The two tanzanite rocks were bought by the government at the cost of 7.7bn/-.

“It represents a rare victory for an African government for being able to regulate artisanal mining, a practice that employs more than 40 million people around the world and implicated in exploitative labour practices, human rights abuses, and environmental degradation,” read part of the article published in its full length in the magazine.

It added that with tanzanite, Tanzania has managed to use market mechanisms to channel the insatiable forces of demand and supply to create a more sustainable and possibly less damaging industry.

Tanzanite is one of the world’s rarest minerals. It is found in only one tiny patch of the globe, just five square miles in size, in the Mirerani Hills of northern Tanzania, the legacy of a violent clash of tectonic plates 585 million years ago that would also spawn the volcano that is today Mount Kilimanjaro.

Only first discovered by a gold prospector in 1967, Diamond Company De Beers brought the gem to market for use in jewelry the following year.
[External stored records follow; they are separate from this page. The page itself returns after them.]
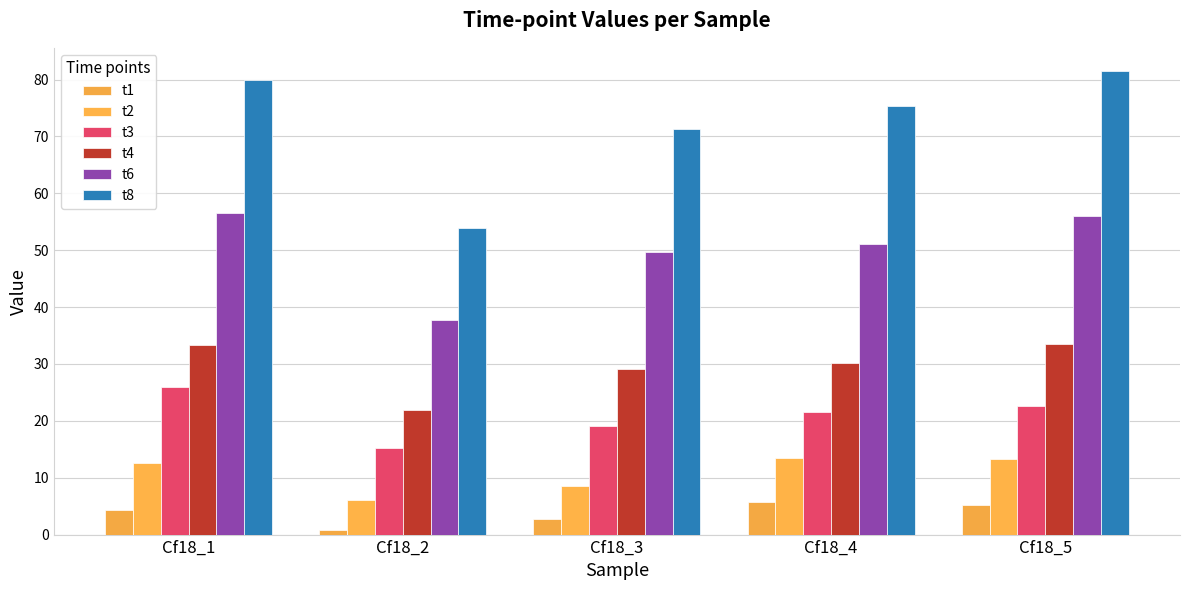

At which label does t3 reach its peak?

Cf18_1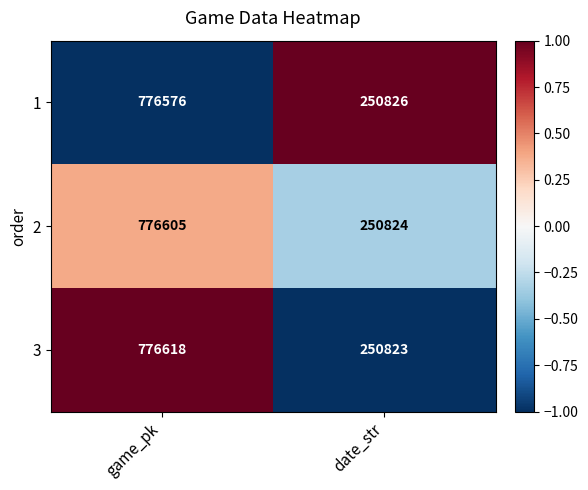

How many data points in 3 are less than 776618?

1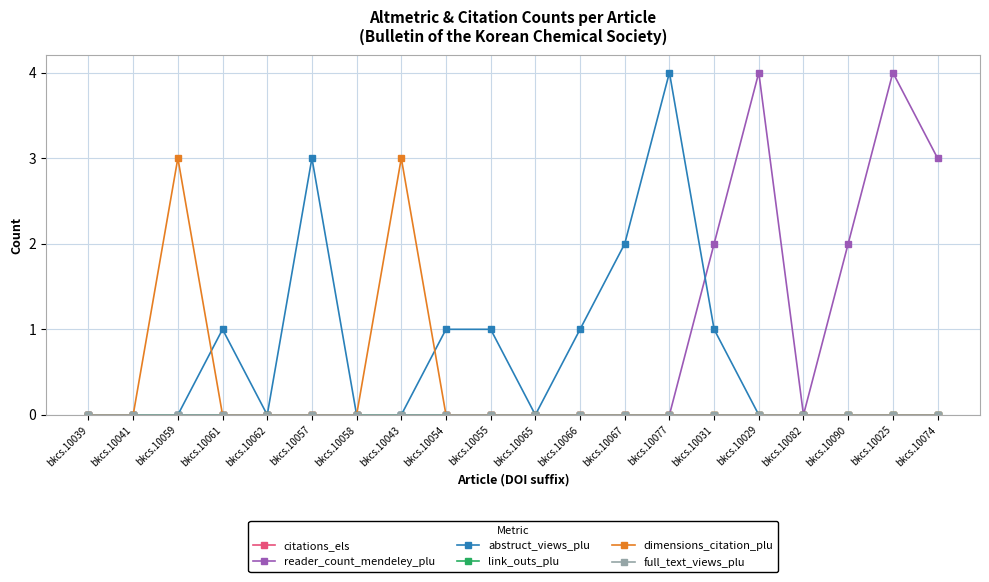

At which category does reader_count_mendeley_plu reach its first local valley?

bkcs.10082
But in the past decade its popularity has soared, setting off a mining boom in the Mirerani Hills.

One large-scale commercial mine, operated by a Bermuda-registered company called TanzaniteOne Ltd, has an official concession to operate in the area in partnership with the State Mining Company in the country.

Small-scale mining is key to the production of many valuable minerals, where 20 per cent of the world’s gold supply, 80 per cent of sapphires, and 20 per cent of diamonds are mined this way, according to the IGF.

Key metals for electronic components are also extracted by small-scale mines, which include 25 per cent of the world’s tin and 26 per cent of the supply of tantalum, used in computer chips and smartphones.

The magazine illustrated further on the efforts applied by the government to safeguard its mining, which included building a fence in 2017.

“The fence did reduce the amount of tanzanite being mined illegally, but it also drove prices higher and made smuggling tight,” it explained.

In 2019, the government also instituted a new policy, where it decided to expand the legitimate market for tanzanite as well as gold and other minerals.

It began licensing small-scale miners and set up official government mineral trading centres where they could sell their production at fair prices.

Other reforms involved the establishment of official mineral markets in all areas close to mining sites, so that small miners could sell their production directly, without having to rely on sometimes unscrupulous middlemen to take the minerals to markets in bigger cities, which had been a source of corruption in the trade.

The markets also allow the governments to efficiently tax mining production and change tax rates to miners, who have to pay reduced rates of  a 7 per cent royalty rate on sales.

Previously miners paid a litany of taxes and fees: 5 per cent withholding tax, plus 18 per cent value-added tax on mineral sales, plus 7.3 per cent inspection fees, and a 0.3per cent government service levy on top.

The new, flatter tax structure is “well designed to curb smuggling,” Matthew Salomon, the senior economist for the Institute of Taxation and Economic Policy, told trade publication Mining Technology. “The lower tax rate should provide incentives for small-scale miners to transact through the hub.”

That newly minted tanzanite billionaire, Laizer, shows that Tanzania’s efforts to formalize the informal mining economy is starting to work and he is a clear testimony of one of the small-scale miners recently licensed by the government.